• [WHAT THIS TASK INVOLVES]
Everything in the listing should be transcribed exactly, apart from the pictures.

*** Opening RECORDED DATA ***

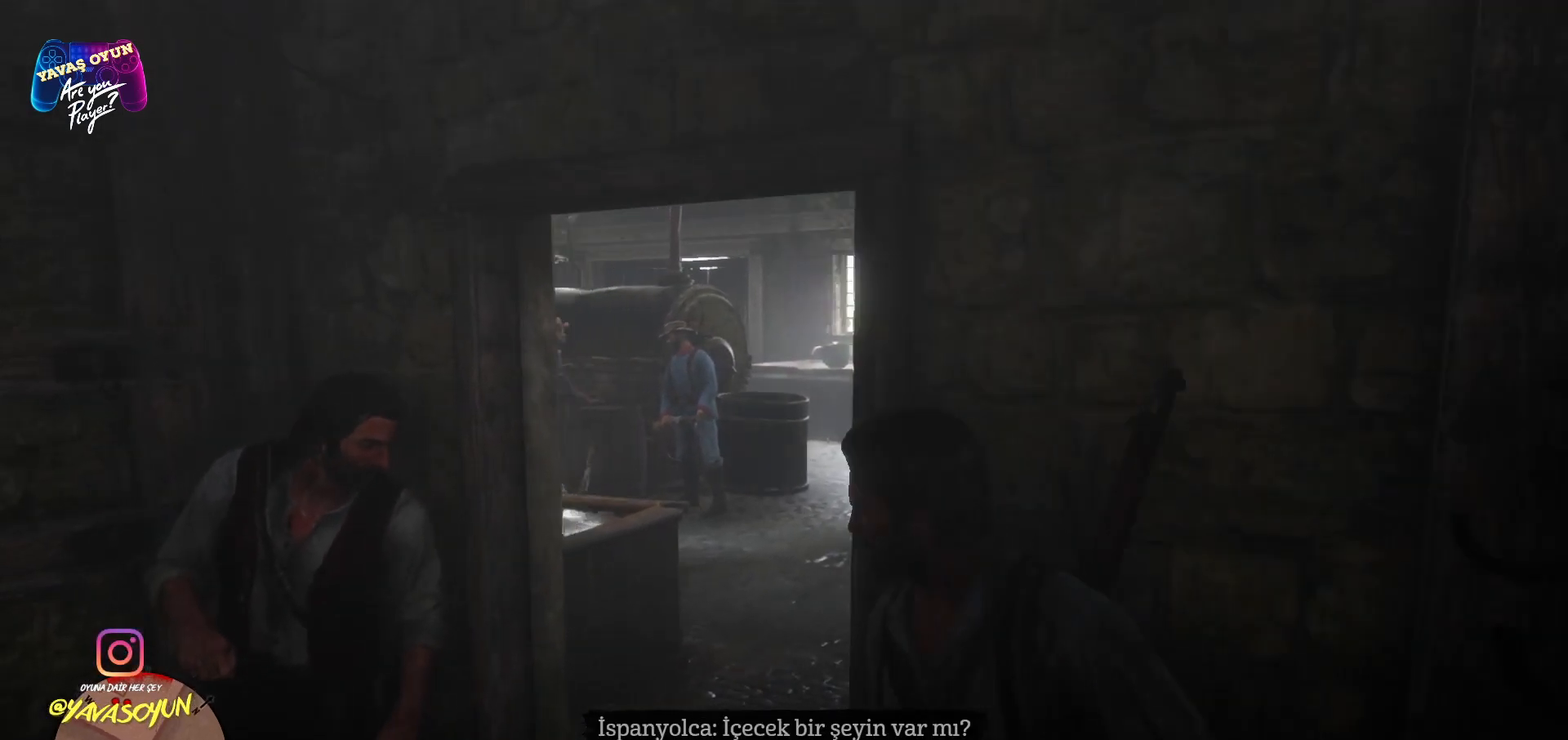
{"buttons": [], "left_stick": "center", "right_stick": "center", "events": [[50, "right_stick", "center"]]}
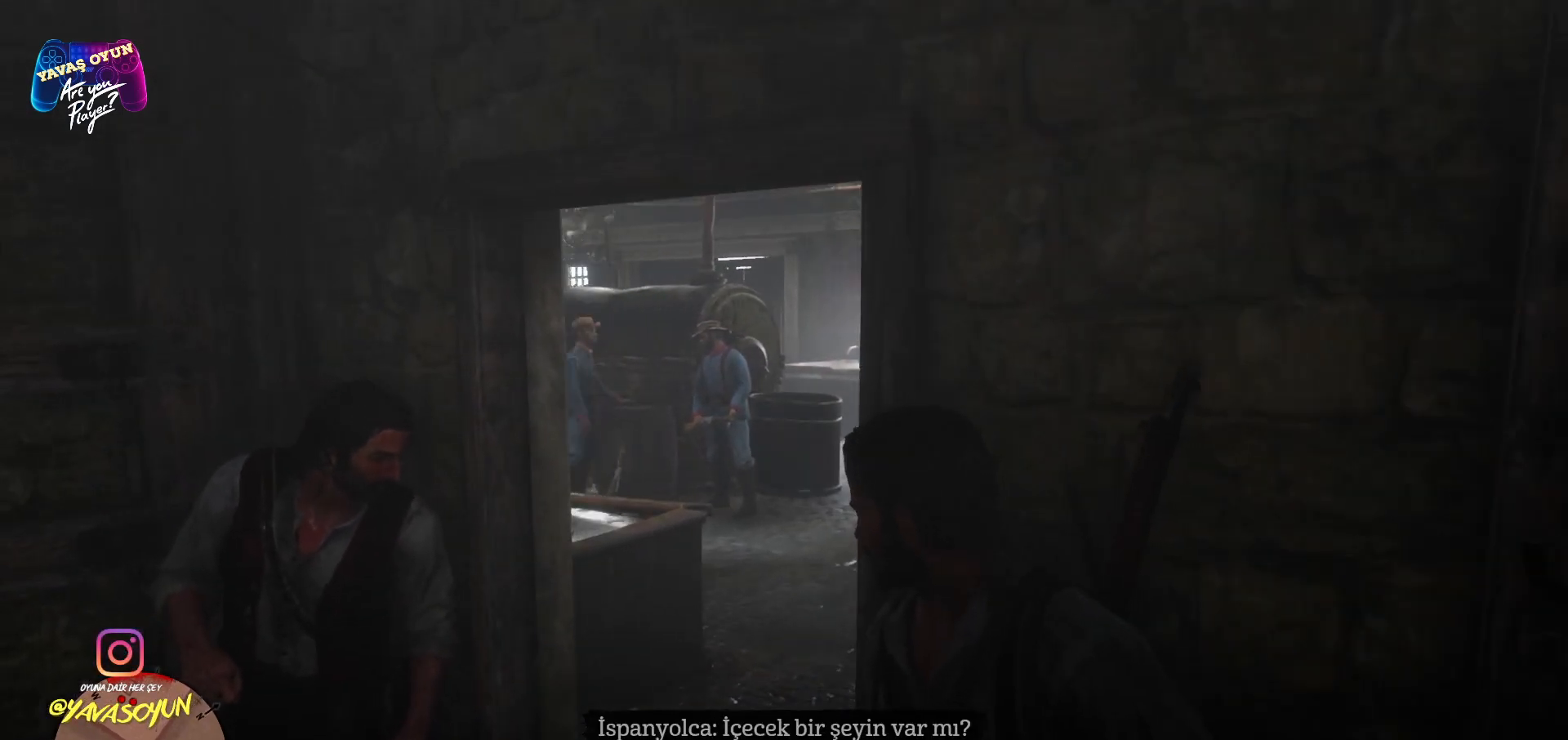
{"buttons": [], "left_stick": "center", "right_stick": "center", "events": []}
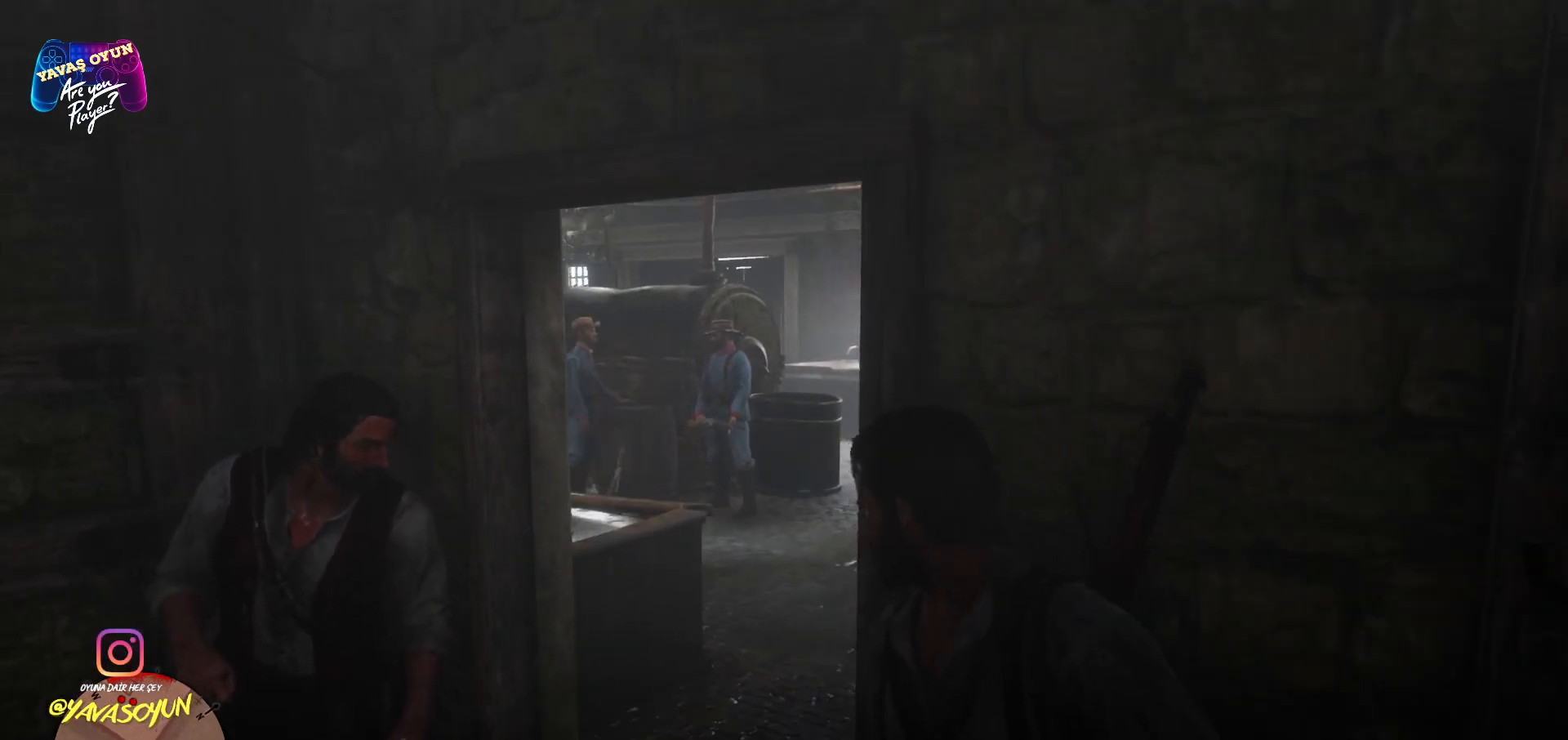
{"buttons": [], "left_stick": "center", "right_stick": "center", "events": []}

*** Closing RECORDED DATA ***

• [TASK RESPONSE]
{"buttons": [], "left_stick": "center", "right_stick": "center", "events": [[50, "right_stick", "center"]]}
{"buttons": [], "left_stick": "center", "right_stick": "center", "events": []}
{"buttons": [], "left_stick": "center", "right_stick": "center", "events": []}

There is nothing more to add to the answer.